Monday, May 30, 2005

Memorial Day

I hate writing about this. Depending on what crap I've read from various MSM sources and what I've seen on various blogs, I get either really, really pissed off or teared up(guess which causes which?). I've written before about my great uncles who served in WWII. I've had friends in military service, and some of the officers who ran my son's Civil Air Patrol unit went repeatedly to the Balkans and the sandbox. Makes me feel useless for not being able to go and do something. So, partly as reaction, I rail and piss and moan about the crap on the news and idiotic statements from Amnesty International and really stupid comments from places like Democratic Underground. I simply cannot understand how people who depend on the freedom of this society to speak and write and dress and read as they please can take every opportunity to crap on the people in uniform. It ticks me off, and makes me despair.

The people in academy who look down on the armed forces? Piss on them. A couple of years ago a college professor wrote of the reactionss when it became known that his son had joined the Marines; the local citazens looked on him as the parent of another man in uniform, while the 'elites' at the university and local upper classes wanted to know 'what went wrong' to make a boy from a 'good family' do something so improper. He wrote of the difficulty he had dealing with this nonsense, and it's still going on.

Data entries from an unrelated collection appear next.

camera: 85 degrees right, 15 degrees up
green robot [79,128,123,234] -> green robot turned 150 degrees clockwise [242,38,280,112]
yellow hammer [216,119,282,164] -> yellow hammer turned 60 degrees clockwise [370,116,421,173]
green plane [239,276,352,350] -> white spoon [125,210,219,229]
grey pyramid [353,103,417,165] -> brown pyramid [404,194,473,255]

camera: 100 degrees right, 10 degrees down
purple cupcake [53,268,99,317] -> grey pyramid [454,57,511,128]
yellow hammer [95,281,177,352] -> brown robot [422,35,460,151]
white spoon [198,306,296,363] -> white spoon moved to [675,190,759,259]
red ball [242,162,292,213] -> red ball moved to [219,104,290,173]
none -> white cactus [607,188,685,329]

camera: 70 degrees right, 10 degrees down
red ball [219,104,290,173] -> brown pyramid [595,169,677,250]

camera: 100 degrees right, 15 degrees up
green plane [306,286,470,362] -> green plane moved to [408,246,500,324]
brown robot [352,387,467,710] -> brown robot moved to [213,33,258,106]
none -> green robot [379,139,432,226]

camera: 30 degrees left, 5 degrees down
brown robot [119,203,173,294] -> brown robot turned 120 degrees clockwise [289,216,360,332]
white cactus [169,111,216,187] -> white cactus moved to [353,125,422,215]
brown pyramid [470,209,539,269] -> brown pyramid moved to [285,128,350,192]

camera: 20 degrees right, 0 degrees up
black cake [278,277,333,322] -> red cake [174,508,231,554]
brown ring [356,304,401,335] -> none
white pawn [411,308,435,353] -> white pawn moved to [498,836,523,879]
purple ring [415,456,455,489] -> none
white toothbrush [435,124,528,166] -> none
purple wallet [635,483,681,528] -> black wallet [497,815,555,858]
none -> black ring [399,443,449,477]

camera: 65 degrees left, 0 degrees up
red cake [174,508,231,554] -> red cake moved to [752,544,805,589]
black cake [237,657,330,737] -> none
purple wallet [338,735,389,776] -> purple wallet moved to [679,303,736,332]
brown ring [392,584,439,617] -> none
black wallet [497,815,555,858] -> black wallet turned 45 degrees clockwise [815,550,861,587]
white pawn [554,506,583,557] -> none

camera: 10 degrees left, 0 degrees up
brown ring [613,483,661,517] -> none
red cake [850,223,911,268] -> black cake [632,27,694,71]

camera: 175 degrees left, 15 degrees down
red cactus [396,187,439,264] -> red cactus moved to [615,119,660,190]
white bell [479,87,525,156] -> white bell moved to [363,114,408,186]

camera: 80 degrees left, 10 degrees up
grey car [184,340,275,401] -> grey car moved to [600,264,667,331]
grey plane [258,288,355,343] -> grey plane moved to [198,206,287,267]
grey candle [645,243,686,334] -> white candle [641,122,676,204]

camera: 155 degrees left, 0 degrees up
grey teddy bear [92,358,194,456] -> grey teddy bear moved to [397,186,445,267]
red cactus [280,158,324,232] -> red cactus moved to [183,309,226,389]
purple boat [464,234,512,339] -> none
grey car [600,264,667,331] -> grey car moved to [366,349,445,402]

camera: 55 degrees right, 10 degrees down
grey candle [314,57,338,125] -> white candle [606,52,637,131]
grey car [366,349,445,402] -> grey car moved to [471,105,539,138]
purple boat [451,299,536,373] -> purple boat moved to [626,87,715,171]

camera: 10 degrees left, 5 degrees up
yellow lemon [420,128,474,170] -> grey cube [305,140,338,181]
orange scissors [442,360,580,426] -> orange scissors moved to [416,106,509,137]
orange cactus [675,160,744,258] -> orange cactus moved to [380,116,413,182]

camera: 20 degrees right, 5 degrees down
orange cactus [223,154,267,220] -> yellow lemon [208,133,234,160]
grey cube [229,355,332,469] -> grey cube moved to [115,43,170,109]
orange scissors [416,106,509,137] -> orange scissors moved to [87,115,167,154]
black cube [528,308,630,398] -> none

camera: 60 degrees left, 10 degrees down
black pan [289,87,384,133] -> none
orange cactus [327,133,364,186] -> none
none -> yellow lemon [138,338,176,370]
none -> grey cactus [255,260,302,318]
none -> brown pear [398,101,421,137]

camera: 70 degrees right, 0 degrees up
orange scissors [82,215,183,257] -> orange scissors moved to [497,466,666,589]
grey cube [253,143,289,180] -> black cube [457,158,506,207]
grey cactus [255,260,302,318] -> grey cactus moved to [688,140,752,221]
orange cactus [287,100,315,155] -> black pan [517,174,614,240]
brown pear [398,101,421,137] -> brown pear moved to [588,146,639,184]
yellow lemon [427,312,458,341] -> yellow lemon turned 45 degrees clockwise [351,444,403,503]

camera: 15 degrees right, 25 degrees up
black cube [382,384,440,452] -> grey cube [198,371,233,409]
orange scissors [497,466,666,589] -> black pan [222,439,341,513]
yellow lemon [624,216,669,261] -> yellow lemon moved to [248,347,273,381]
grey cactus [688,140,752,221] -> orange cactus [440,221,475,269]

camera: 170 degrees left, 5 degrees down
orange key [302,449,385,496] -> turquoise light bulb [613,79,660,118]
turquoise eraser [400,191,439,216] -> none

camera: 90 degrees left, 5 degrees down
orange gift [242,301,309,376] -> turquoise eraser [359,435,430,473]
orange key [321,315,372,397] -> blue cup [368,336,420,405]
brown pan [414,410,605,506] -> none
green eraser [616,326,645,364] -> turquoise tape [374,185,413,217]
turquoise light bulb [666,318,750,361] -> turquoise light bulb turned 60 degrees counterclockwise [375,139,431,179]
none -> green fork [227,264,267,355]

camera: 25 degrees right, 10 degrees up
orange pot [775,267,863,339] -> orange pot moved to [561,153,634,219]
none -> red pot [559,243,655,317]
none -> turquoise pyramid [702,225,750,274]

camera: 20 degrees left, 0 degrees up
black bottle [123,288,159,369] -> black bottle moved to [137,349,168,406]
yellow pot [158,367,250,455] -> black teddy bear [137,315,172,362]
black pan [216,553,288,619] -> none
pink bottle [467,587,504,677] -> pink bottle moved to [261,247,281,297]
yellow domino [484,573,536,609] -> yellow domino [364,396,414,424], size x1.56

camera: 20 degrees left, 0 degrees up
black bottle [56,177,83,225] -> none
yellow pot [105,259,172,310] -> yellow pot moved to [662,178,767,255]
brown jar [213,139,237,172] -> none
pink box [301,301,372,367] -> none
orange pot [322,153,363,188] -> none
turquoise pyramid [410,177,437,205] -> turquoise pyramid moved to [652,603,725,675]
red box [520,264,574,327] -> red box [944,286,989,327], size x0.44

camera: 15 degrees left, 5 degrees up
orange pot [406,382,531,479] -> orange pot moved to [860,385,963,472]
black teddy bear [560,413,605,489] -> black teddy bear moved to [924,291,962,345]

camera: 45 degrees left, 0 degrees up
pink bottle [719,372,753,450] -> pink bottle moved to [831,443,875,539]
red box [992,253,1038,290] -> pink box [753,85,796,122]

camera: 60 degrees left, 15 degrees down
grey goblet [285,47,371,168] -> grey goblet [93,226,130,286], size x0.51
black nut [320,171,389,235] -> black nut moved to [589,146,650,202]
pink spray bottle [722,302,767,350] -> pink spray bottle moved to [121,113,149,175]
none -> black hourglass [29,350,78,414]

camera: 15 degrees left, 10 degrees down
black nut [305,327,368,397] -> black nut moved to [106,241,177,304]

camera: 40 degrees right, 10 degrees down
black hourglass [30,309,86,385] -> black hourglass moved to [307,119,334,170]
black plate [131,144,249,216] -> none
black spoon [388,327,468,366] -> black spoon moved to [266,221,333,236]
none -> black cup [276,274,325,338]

Despite the crap, there are still lots- I think most- who both support the troops, and for that matter would take up arms to act in defense of this country. Note that I say 'this country'; not a particular place in it, but this Country. I think that's where the big difference is coming from. A lot of the 'elites' think that this is a bad, or 'uneducated' view from people who don't know better, whereas those who would do it consider the 'elites' to be overeducated fools who've stopped listening to/paying attention to anyone not of their 'class'. And it IS a class problem, though not the usual one of who has money. It's a big problem, and it'll probably get worse before it gets better, and God knows what'll happen in the process. Howard Veit wrote here about the situation in Singapore with the British Army, and what class disdain/hatred did to them. Happily, though there seems to be a lot of 'class' crap from some Naval Academy and West Point grads toward the troops, it's nothing like the crap that happened there. And it's one of our strong points. I think that, in the end, we'll get through this, but I don't know how bad it'll get.

And we'll owe a lot to those in uniform who maintain their oath the Constitution.